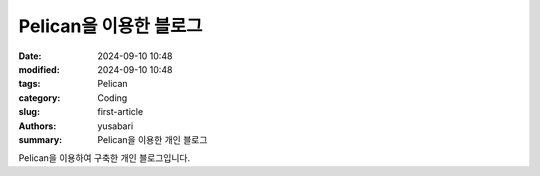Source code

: Pelican을 이용한 블로그
##################

:date: 2024-09-10 10:48
:modified: 2024-09-10 10:48
:tags: Pelican
:category: Coding
:slug: first-article
:authors: yusabari
:summary: Pelican을 이용한 개인 블로그

Pelican을 이용하여 구축한 개인 블로그입니다.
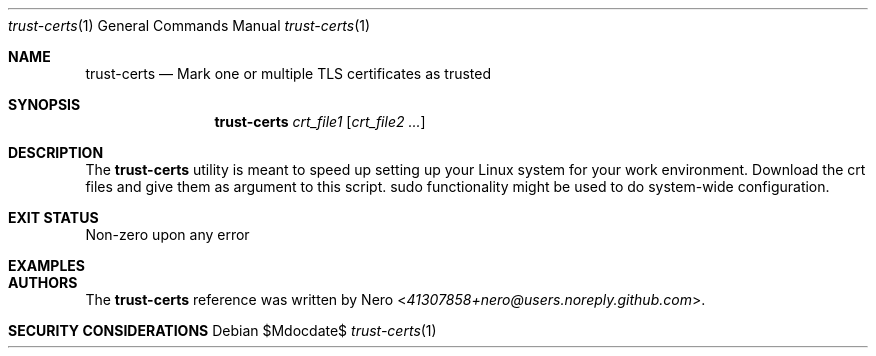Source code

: .Dd $Mdocdate$
.Dt trust-certs 1
.Os
.Sh NAME
.Nm trust-certs
.Nd Mark one or multiple TLS certificates as trusted
.Sh SYNOPSIS
.Nm
.Ar crt_file1
.Op Ar crt_file2 ...
.Sh DESCRIPTION
The
.Nm
utility is meant to speed up setting up your Linux system for your work environment.
Download the crt files and give them as argument to this script.
sudo functionality might be used to do system-wide configuration.
.Sh EXIT STATUS
Non-zero upon any error
.Sh EXAMPLES
.Sh AUTHORS
The
.Nm
reference was written by
.An Nero Aq Mt 41307858+nero@users.noreply.github.com .
.Sh SECURITY CONSIDERATIONS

━━━━━━━━━━━━━━━━━━━━━━━━━━━━━━

## What needs to be done
Among the lines above, which ones include the word "Pelican을"? Copy them.

## Expected answer
: Pelican을 이용한 블로그
:summary: Pelican을 이용한 개인 블로그
Pelican을 이용하여 구축한 개인 블로그입니다.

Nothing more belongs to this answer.